Palenque Site in Mexico

Palenque is a famous archeological site in the Mexican state of Chiapas. It was formed by the natives of the ancient civilization called Maya. Palenque contains some of the finest architecture, sculpture, roof comb and bas-relief carvings produced by the Maya.
Palenque is set in the foothills of the Tumbala Mountains of Chiapas Mexico. It overlooks the swampy plains that stretch northward all the way to the Gulf coast. This positioning between two worlds gives Palenque a mystical charm that allures scientists and tourists alike. The breath taking scenery of the flat plains to the north and the backdrop of the Mountains to the south captures the imagination of one and all.

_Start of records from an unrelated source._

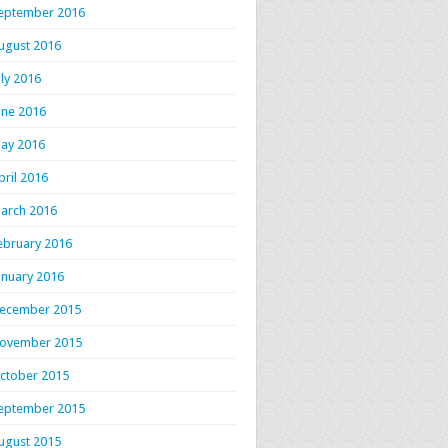
eptember 2016
ugust 2016
uly 2016
une 2016
ay 2016
pril 2016
arch 2016
ebruary 2016
anuary 2016
ecember 2015
ovember 2015
ctober 2015
eptember 2015
ugust 2015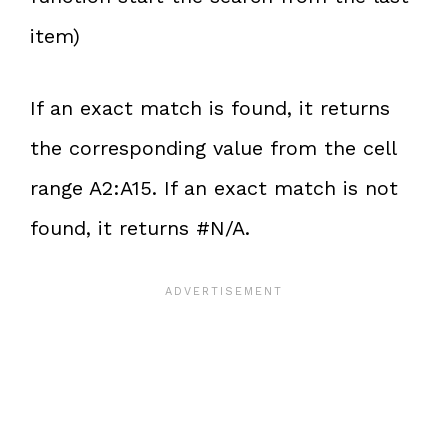
item)
If an exact match is found, it returns
the corresponding value from the cell
range A2:A15. If an exact match is not
found, it returns #N/A.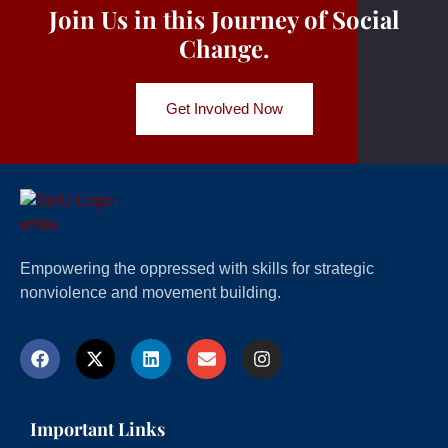
Join Us in this Journey of Social
Change.
Get Involved Now
Empowering the oppressed with skills for strategic
nonviolence and movement building.
Important Links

The flood plain of the Usumacinta to the north provided Palenque’s inhabitants the resources to construct this city. Today the city is known for its architectural marvels.
The most notable structures of Palenque are the Palace and the Temple of Inscriptions. The construction of both these structures began during the reign of Hanab Pacal and was completed by his sons.
The architecture of Palenque was inventive and based on scientific knowledge. To reduce the massive weight of the traditional corbel arch they reduced its span with a dividing wall and used tribolated hollows that considerably lessen the stress on load bearing walls. This enabled them to construct buildings with multiple piers and doorways on the front to let air and sunlight inside. To enhance the appearance of the structures they constructed Mansard roofs decorated with stucco carvings and horizontal moldings.
Off the west of the main plaza is the first temple built by Pacal, known as the Temple Olvidado. Also on the same mound is Temple XII. This is the first structure visitors see as they enter the site. It is also known as the temple of the Skull and the Temple of the Dead Moon.
The Northern Group consists of four temples, aligned on an artificially leveled terrace. The Ball Court north of the Palace is still unexcavated. There is a natural pool just below a waterfall on the Otulum river. It is known as the Queen’s Bath and is still used as a bathing spot.